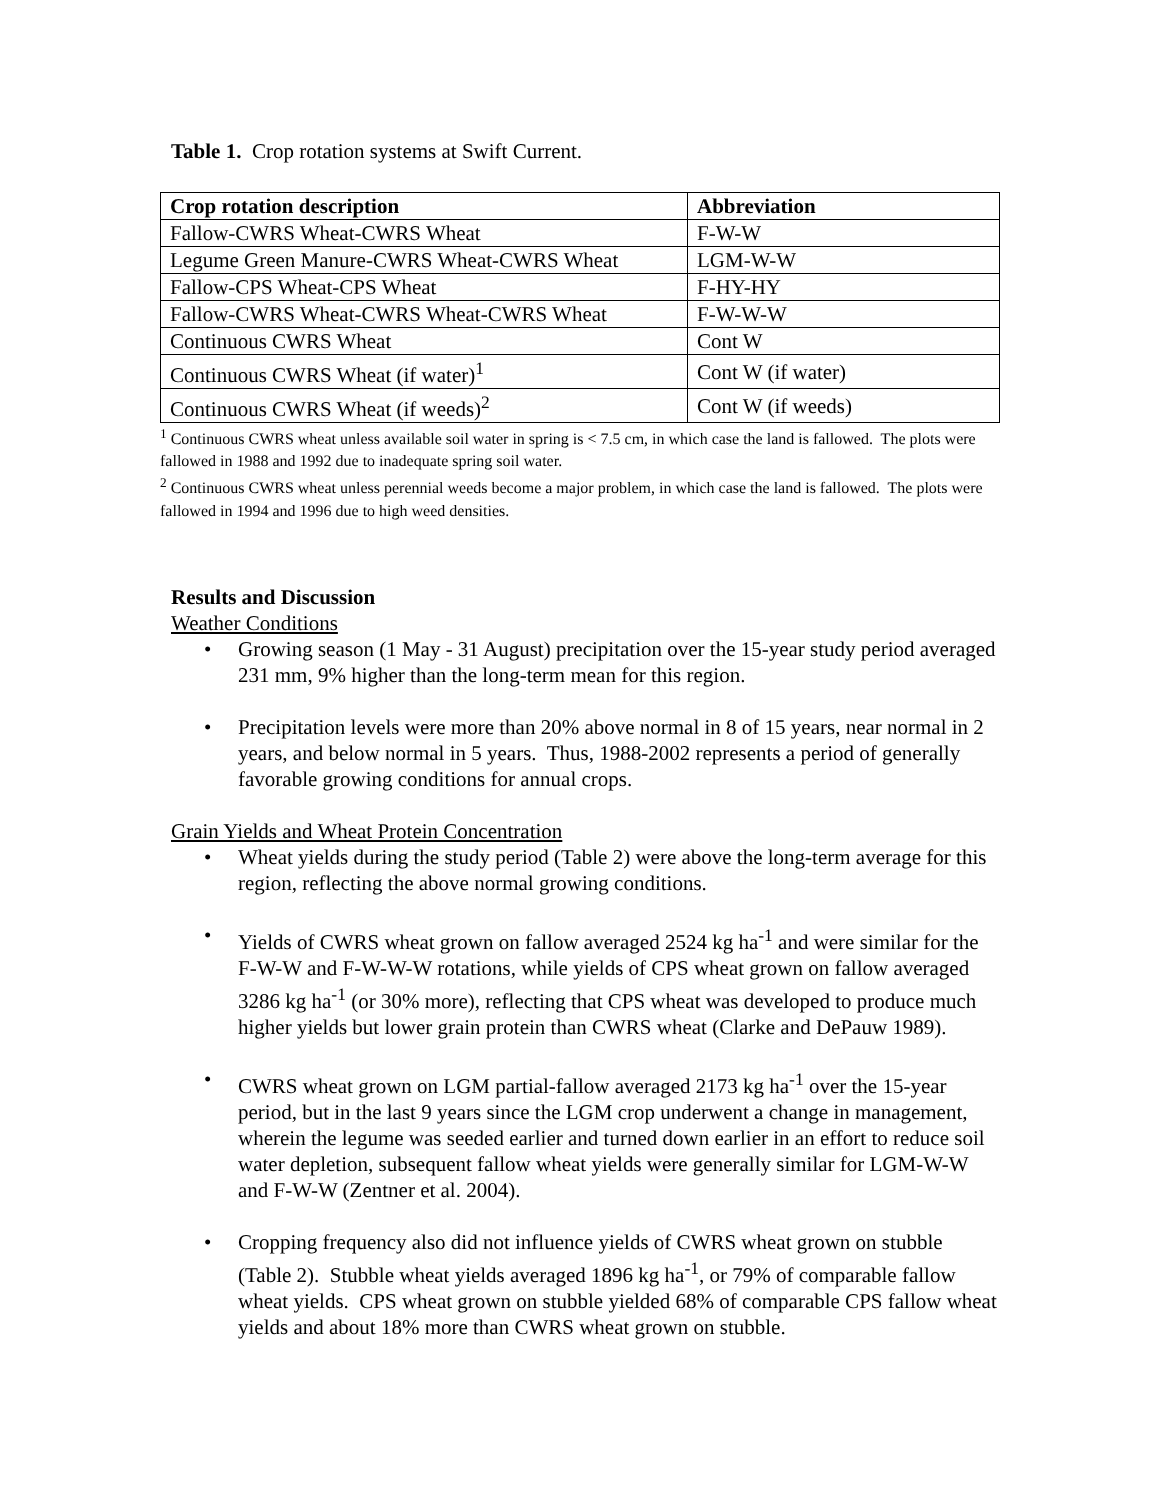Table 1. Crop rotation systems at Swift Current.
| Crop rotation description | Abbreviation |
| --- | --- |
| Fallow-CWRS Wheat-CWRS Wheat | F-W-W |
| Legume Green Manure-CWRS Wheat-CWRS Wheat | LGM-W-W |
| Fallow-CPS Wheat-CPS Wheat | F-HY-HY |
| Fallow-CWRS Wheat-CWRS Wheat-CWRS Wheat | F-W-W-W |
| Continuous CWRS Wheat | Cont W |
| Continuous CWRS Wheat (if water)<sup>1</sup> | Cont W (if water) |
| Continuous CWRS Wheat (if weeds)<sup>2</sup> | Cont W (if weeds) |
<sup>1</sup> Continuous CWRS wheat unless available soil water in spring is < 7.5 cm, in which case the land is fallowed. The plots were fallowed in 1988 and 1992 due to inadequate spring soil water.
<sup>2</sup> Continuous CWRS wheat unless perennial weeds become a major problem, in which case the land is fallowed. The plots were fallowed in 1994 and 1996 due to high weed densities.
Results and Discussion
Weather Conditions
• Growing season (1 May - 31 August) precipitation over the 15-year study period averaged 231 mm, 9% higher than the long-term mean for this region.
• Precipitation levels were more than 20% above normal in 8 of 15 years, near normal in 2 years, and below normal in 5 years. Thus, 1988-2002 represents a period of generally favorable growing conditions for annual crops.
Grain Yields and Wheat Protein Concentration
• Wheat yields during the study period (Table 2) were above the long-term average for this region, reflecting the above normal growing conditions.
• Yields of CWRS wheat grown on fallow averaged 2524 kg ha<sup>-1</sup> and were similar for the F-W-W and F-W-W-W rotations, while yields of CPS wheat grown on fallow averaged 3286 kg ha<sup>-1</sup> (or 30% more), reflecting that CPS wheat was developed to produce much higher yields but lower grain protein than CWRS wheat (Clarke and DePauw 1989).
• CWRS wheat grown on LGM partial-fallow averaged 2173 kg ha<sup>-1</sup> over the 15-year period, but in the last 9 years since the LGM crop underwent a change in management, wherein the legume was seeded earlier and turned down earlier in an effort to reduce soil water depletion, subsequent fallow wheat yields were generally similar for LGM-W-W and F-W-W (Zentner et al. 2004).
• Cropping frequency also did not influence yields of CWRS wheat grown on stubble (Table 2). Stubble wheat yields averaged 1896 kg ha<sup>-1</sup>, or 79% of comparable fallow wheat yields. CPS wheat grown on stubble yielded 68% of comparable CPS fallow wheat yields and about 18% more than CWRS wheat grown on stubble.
============
#### EXERCISE DETAILS
Nothing should appear in the answer except the lines from the first line of the data through the line holding "<sup>1</sup> Continuous CWRS", exactly as written, with pictures left out.

#### RESULT FOR THIS TASK
Table 1. Crop rotation systems at Swift Current.
| Crop rotation description | Abbreviation |
| --- | --- |
| Fallow-CWRS Wheat-CWRS Wheat | F-W-W |
| Legume Green Manure-CWRS Wheat-CWRS Wheat | LGM-W-W |
| Fallow-CPS Wheat-CPS Wheat | F-HY-HY |
| Fallow-CWRS Wheat-CWRS Wheat-CWRS Wheat | F-W-W-W |
| Continuous CWRS Wheat | Cont W |
| Continuous CWRS Wheat (if water)<sup>1</sup> | Cont W (if water) |
| Continuous CWRS Wheat (if weeds)<sup>2</sup> | Cont W (if weeds) |
<sup>1</sup> Continuous CWRS wheat unless available soil water in spring is < 7.5 cm, in which case the land is fallowed. The plots were fallowed in 1988 and 1992 due to inadequate spring soil water.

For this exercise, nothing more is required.